Duelling reports: Finance rebuts grim analysis by another federal department
OTTAWA — Finance Canada has issued a rebuttal of a politically embarrassing report on middle-class economic woes that was compiled last fall by experts in another federal department.
The duelling analyses highlight an economic issue almost certain to dominate the federal election campaign next year, as political parties cite the same data to make opposite points.
Last October, bureaucrats at Employment and Social Development Canada wrote a scathing internal report on the plight of the middle class, calling the Canadian dream “a myth more than a reality.”
The report, obtained by The Canadian Press under the Access to Information Act, was immediately hailed by opposition parties as proof of the financial straits of Canadian families, but it was dismissed by cabinet ministers as outdated and misleading.
In April this year, Finance Canada economists put together a more detailed rebuttal for the new minister, Joe Oliver, using the same data but interpreting them in a more positive way.
The report for Oliver, for example, concludes that “controlling for the changing composition of families, income of the Canadian middle class has grown strongly since 1976.... All major family types benefited from strong income growth.”
The analysis faults Employment and Social Development Canada for weak methodology, and for delivering a different message from that of the Feb. 11 federal budget.
“Their analysis arrives at conclusions — namely that middle-income families have stagnant wages, are unlikely to move to higher income groups, and are increasingly indebted — which appear to conflict with the general message in Budget 2014 and previous internal briefings,” says an accompanying briefing note for Oliver.
Copies of the rebuttal material, with some significant sections censored, were obtained from Finance Canada under the Access to Information Act.
The new analysis, entitled “Income Equality and the Middle Class: Recent Trends,” also uses data up to 2011, whereas the previous report covered the period only to 2007.
While the latest report paints a rosier picture, it also warns of problems ahead.
For example, the authors play down the claim that the middle class is more indebted than other groups, saying households at all income levels show the same levels of indebtedness.

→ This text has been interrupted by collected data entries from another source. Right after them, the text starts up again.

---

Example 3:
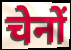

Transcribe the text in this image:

चेनों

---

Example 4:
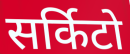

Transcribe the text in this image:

सर्किटो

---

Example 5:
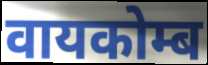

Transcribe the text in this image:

वायकोम्बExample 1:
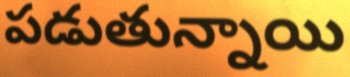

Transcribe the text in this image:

పడుతున్నాయి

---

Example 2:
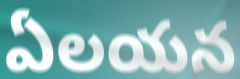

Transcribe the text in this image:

ఏలయన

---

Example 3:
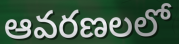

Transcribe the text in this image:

ఆవరణలలో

But they also warn that “high levels of household indebtedness and the fact that a significant portion of middle-income families spend more than they earn do pose risks to the economic outlook.”
The Finance Canada study also acknowledges that the key driver of middle-class prosperity in Canada has been women workers, more of whom have been entering the workforce, upgrading their skills, moving to full-time from part-time, and getting better-paid jobs.

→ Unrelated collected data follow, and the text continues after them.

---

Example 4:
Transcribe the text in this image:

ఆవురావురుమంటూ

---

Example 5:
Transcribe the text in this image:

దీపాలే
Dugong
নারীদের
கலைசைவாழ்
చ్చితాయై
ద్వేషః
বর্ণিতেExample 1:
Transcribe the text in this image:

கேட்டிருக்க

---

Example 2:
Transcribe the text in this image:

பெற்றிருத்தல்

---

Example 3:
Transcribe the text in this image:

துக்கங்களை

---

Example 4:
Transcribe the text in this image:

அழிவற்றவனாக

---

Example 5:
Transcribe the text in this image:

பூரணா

The wages they have added to middle-class households have helped maintain prosperity levels, whereas previous generations typically needed only one major income earner in a household to enjoy a middle-class lifestyle.
“Higher employment rates, especially of females, account for most of the increase in working middle-class family incomes,” says the report. Otherwise, “middle-class families have not received significant hourly wages increases. This is true in absolute terms and relative to other income groups.”
The authors note that the current high employment rates of women means this avenue of income growth for middle-class families will not be available in future.
The 24-page analysis also acknowledges that income inequality has grown in Canada, as elsewhere in the industrialized world, with the wealthiest one per cent collecting 8.6 per cent of all 2011 income, compared with 5.8 per cent of all income in 1982.
Economist Armine Yalnizyan says the duelling reports show that “depending on your unit of analysis, depending on your time frame, you can make two very solid cases....”
“Clearly, Finance wants to stick with the message track that it’s got in the budget.... They’re cherry-picking the data they want to look at.”
But Yalnizyan, of the Canadian Centre for Policy Alternatives, a left-leaning think-tank, notes even Finance Canada acknowledges the party is over when it comes to women workers buoying middle-class households, because their participation rates are already high.
“That has kept the middle class from sagging,” she said in an interview. “But it’s not available as a strategy going forward.”
The Finance Canada report estimates about 70 per cent of the increase in middle-class household incomes since the mid-1990s can be attributed to higher workforce participation rates, primarily by women workers.
“There is no second wave of women, spouses, entering the workforce,” said New Democrat MP Nathan Cullen, the opposition’s finance critic.
Cullen said Conservative government policies are also exacerbating the plight of the middle class, with tax breaks that favour the rich and with no effective measures to replace some 350,000 well-paid manufacturing jobs lost in central Canada.
“It’s overstating and misrepresenting the facts to say ’nothing to worry about here — in fact, much to celebrate,”’ he said in an interview.